• _What to do_: Go to the line with "News Update on" in the records below, then output it and each following line exactly, up to and including the line with "Chinese New Year: Leaders". Skip pictures and add nothing.

Transcribed page contents:
%%

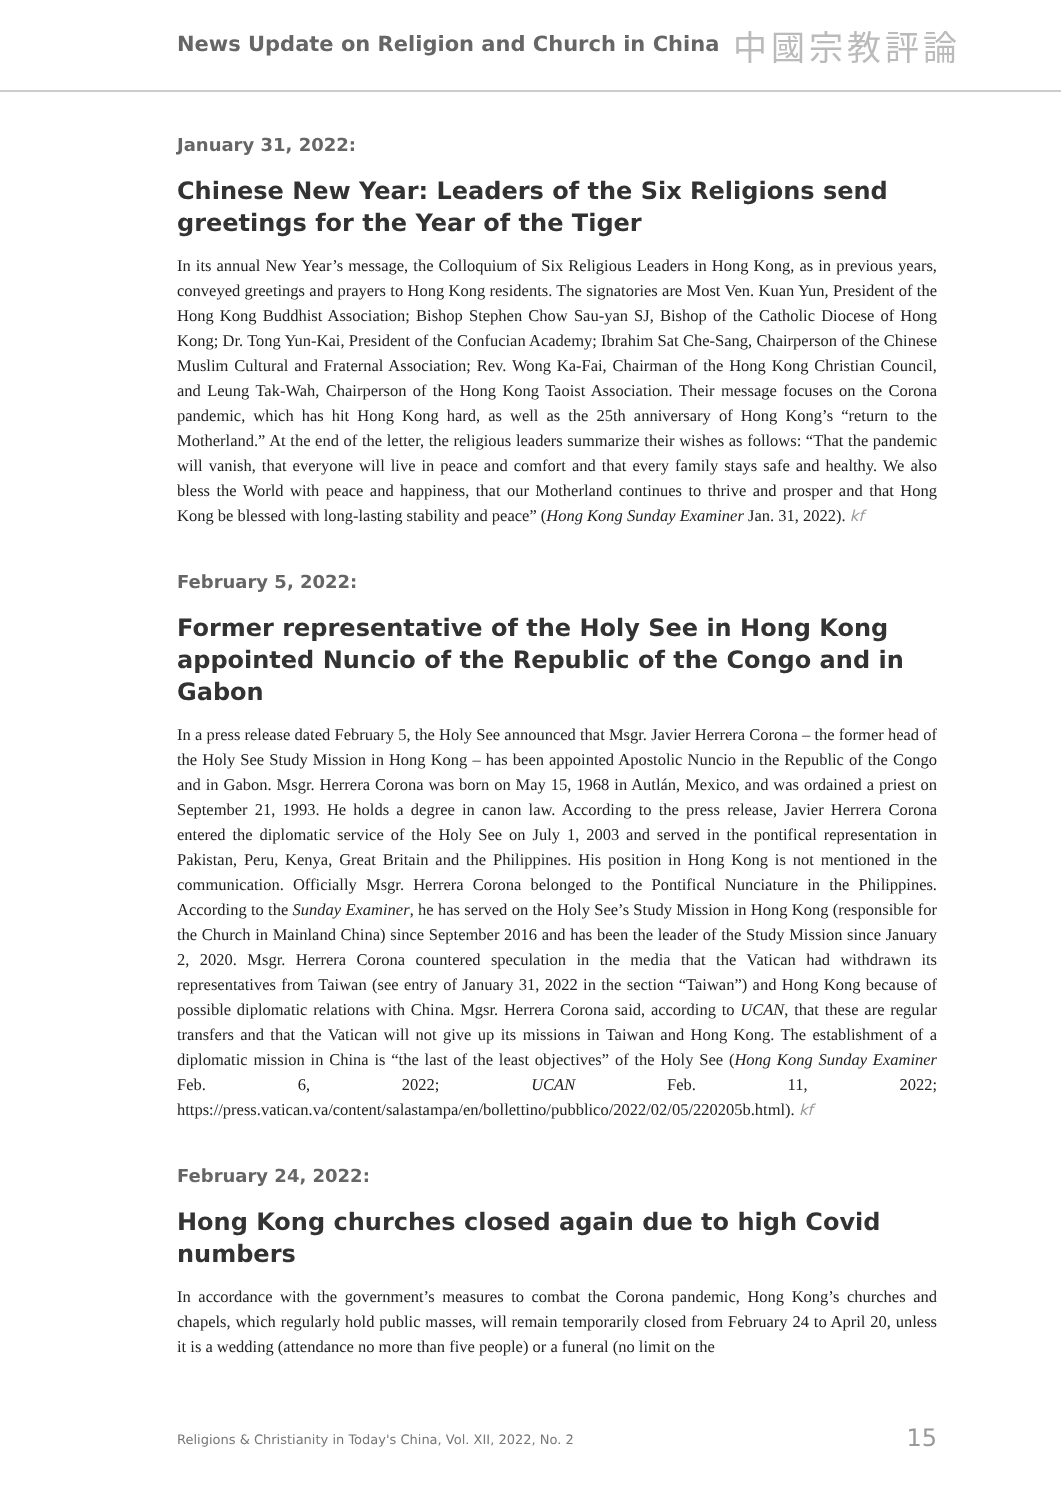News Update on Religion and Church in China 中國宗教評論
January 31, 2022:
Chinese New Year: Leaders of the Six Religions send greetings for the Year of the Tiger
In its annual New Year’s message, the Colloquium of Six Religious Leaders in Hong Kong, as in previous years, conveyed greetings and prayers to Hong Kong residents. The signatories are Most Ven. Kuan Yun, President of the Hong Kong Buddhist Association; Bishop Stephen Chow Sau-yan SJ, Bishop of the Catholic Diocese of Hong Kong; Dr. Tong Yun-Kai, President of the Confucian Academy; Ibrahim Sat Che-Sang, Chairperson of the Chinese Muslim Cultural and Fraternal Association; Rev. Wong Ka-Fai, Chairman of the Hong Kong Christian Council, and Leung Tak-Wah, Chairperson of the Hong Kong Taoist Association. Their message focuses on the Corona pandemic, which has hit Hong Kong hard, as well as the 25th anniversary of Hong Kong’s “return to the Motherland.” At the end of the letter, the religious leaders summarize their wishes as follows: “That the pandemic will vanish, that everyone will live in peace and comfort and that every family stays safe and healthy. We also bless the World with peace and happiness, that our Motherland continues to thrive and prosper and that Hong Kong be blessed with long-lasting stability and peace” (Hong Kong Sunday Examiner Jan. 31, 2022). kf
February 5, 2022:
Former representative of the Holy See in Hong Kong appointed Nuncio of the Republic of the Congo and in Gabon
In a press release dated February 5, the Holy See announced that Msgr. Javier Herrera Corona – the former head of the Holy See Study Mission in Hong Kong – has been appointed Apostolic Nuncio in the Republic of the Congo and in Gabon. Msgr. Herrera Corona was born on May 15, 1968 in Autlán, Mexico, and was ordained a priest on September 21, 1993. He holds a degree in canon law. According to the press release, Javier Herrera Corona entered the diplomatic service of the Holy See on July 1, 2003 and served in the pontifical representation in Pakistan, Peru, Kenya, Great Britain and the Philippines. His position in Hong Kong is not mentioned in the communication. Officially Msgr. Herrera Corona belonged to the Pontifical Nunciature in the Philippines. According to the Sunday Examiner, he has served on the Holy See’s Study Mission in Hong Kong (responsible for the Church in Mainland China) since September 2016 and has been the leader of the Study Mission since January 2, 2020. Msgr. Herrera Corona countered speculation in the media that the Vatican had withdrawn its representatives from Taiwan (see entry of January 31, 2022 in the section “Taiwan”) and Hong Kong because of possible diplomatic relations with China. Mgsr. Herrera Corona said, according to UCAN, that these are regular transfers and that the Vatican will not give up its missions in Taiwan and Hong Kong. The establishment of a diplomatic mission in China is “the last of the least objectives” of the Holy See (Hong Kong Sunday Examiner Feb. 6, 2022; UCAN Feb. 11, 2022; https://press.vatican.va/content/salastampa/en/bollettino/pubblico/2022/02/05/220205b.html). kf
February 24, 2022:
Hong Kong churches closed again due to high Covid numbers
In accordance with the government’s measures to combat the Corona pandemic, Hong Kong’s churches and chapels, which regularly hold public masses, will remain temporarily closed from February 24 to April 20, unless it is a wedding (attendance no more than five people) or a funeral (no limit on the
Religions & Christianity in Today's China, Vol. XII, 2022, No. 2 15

%%
%%

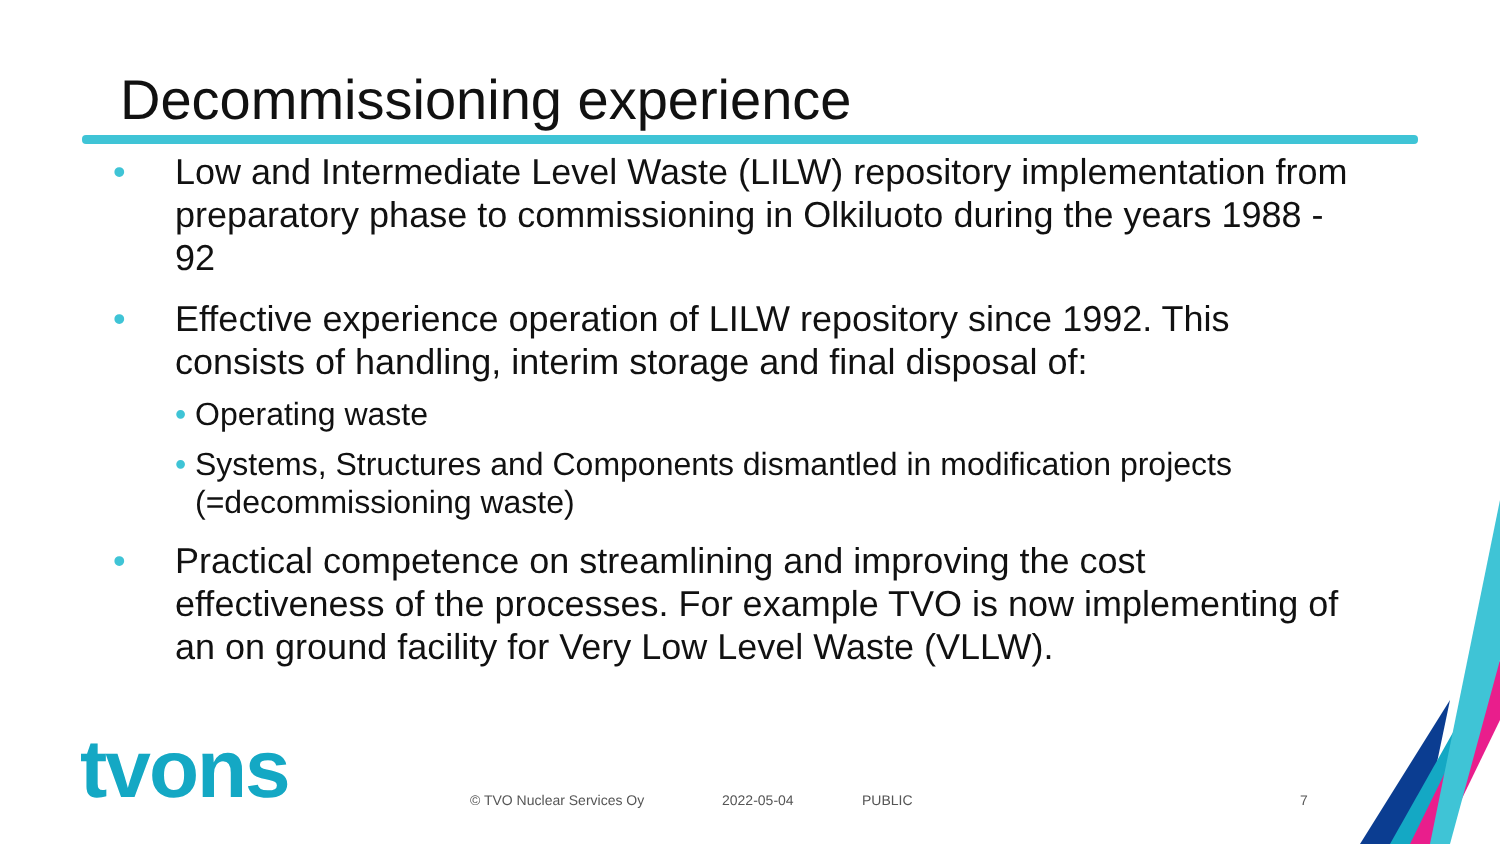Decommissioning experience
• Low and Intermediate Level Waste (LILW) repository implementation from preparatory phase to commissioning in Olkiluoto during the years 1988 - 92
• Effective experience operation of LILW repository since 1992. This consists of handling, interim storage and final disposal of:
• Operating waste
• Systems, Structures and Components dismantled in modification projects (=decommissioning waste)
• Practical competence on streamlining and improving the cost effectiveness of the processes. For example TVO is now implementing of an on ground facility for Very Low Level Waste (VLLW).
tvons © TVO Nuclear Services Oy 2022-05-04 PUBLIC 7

%%
%%

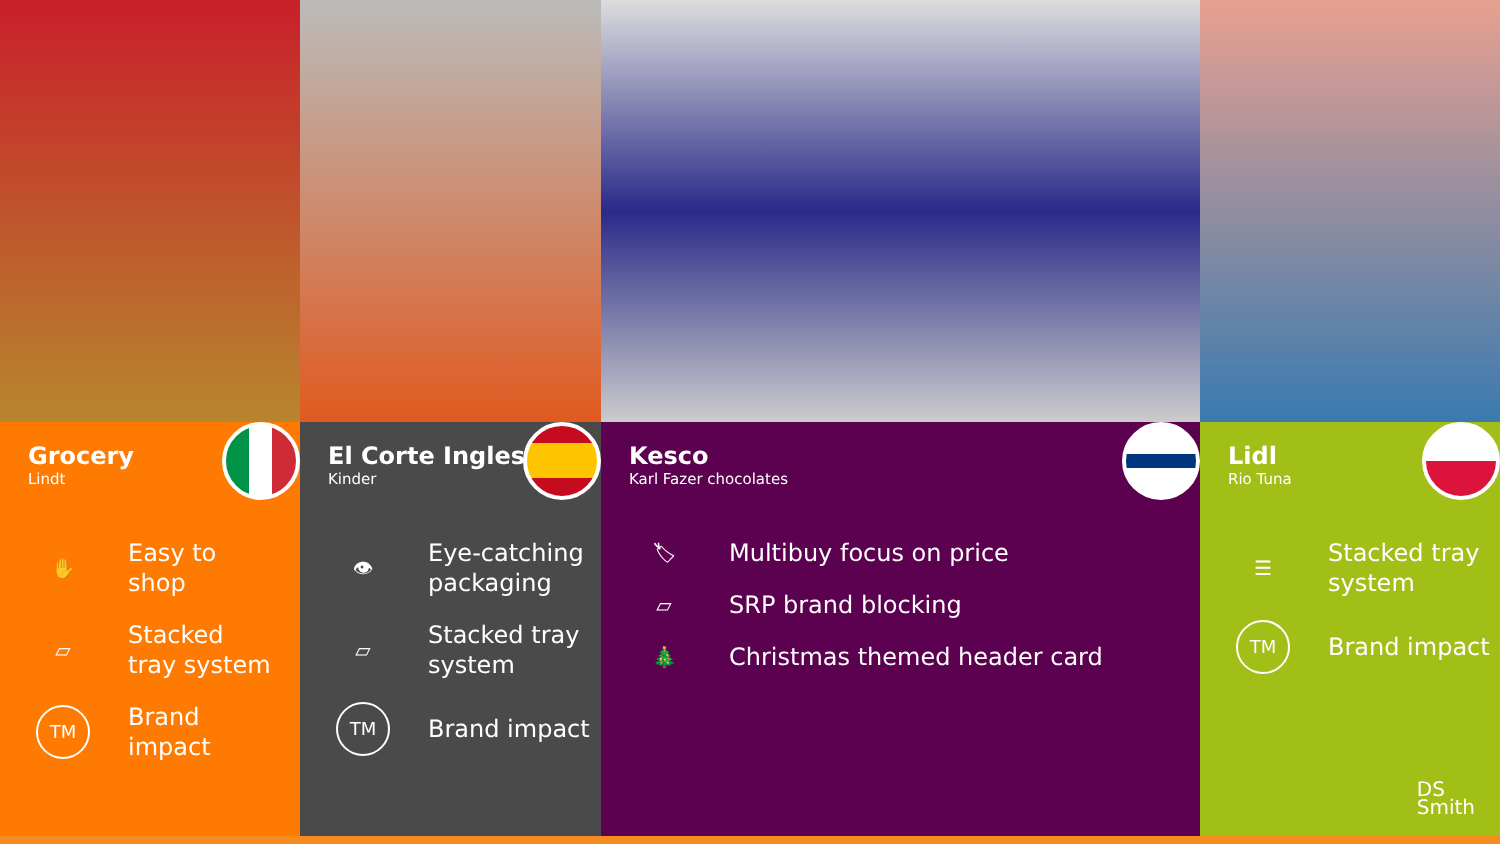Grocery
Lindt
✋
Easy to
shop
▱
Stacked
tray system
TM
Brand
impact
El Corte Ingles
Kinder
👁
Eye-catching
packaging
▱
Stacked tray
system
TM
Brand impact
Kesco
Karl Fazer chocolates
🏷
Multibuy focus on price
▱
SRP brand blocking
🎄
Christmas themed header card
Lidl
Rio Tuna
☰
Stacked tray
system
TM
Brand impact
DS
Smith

%%

• _Solution below_:
News Update on Religion and Church in China 中國宗教評論
January 31, 2022:
Chinese New Year: Leaders of the Six Religions send greetings for the Year of the Tiger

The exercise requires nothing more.